*Texte de la page*:
<<<<
Malgré les subtilités de la forme, c’est toujours revenir, par une porte ou par une autre, aux terreurs superstitieuses de l’homme préhistorique en face de la nature. Et nul ne soutiendra que rafistoler ces vieux fétiches soit bonne besogne éducatrice.
Voilà cependant les seules espèces de marchandises qu’on trouve dans ces bric-à-brac intitulés écoles.
L’État, la bourgeoisie et l’Église, qui en sont les uniques tenanciers, étant eux-mêmes très vieux, n’aspirent pas du tout au mouvement, et s’opposent à ce qu’on touche, fût-ce de la parole, fût-ce du regard, à leur boutique branlante de vétusté.
Les classes dirigeantes, ayant tout pris pour elles, n’ont eu garde d’oublier l’idole, dont elles ont fait une de leurs principales forteresses. À quand l’école des classes dirigées, l’école du peuple par le peuple ?
>>>>
*Données affichées*:
<<<<
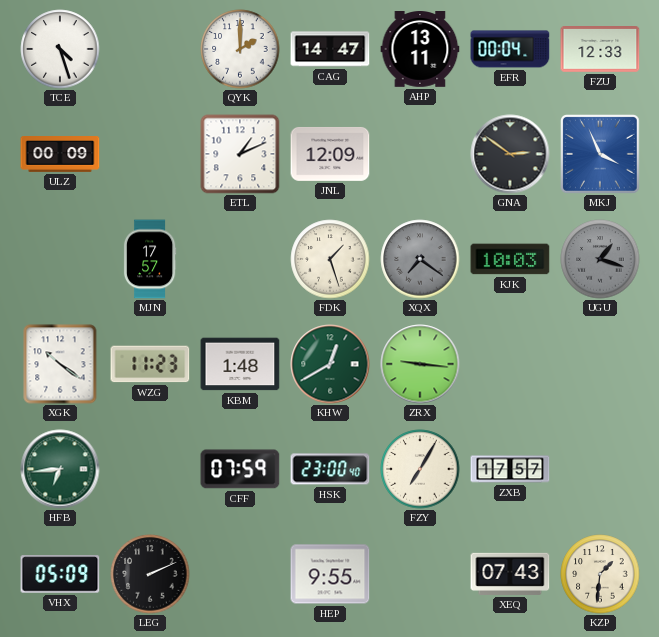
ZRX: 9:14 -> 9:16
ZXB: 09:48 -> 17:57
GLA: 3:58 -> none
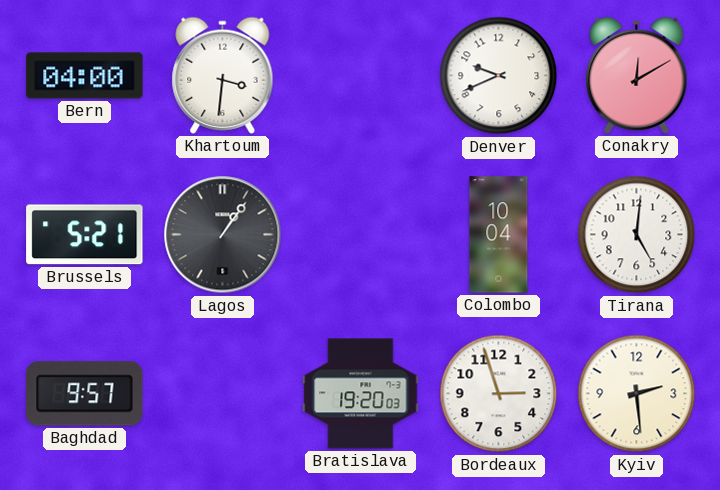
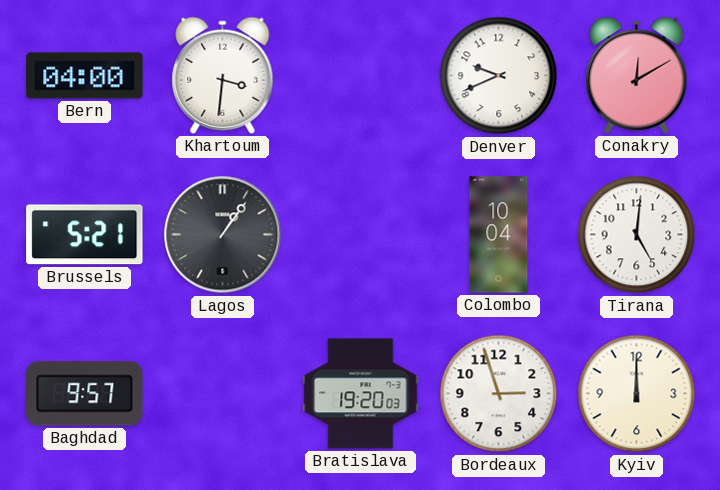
>>>>
Reprenez, s'il vous plaît, le texte sur l'école et les classes dirigeantes et poursuivez-le à partir de sa dernière phrase, « À quand l'école des classes dirigées, l'école du peuple par le peuple ? ».

Un pouvoir, c’est-à-dire une forme de despotisme ; une caste, c’est-à-dire un groupement d’intérêts ou de traditions, sont, par nature, impuissants à éduquer les esprits et à élever les âmes.
La force brutale, la vénalité marchande, le culte du passé, sont tout ce qu’il y a de plus antipathique à la libre recherche du bien et du vrai.
Ils ne comprendront rien à l’immense aspiration de vie et de liberté qui est le fond de l’homme et de la nature, et sans laquelle l’histoire, les sciences, l’art sont des livres fermés. Ils ne sauront pas faire valoir d’autres mobiles d’action que le désir bas du gain ou la crainte vile du châtiment, dans ce monde ou dans l’autre. Ils n’en auront jamais d’autres que d’apprendre aux hommes à être dominé ou à dominer, ne voyant aucun milieu entre ces deux extrêmes.
Des esprits flottant entre tous les contraires, des volontés molles et désarmées d’initiative ou n’en ayant que pour le mal : voilà les purs chefs‑d’œuvre qui sortiront de ces machines à compression intellectuelle et morale.
Mais il serait bien inutile de formuler ces constatations théoriques, si jamais elles n’incitaient à œuvre le mieux que l’on entrevoit.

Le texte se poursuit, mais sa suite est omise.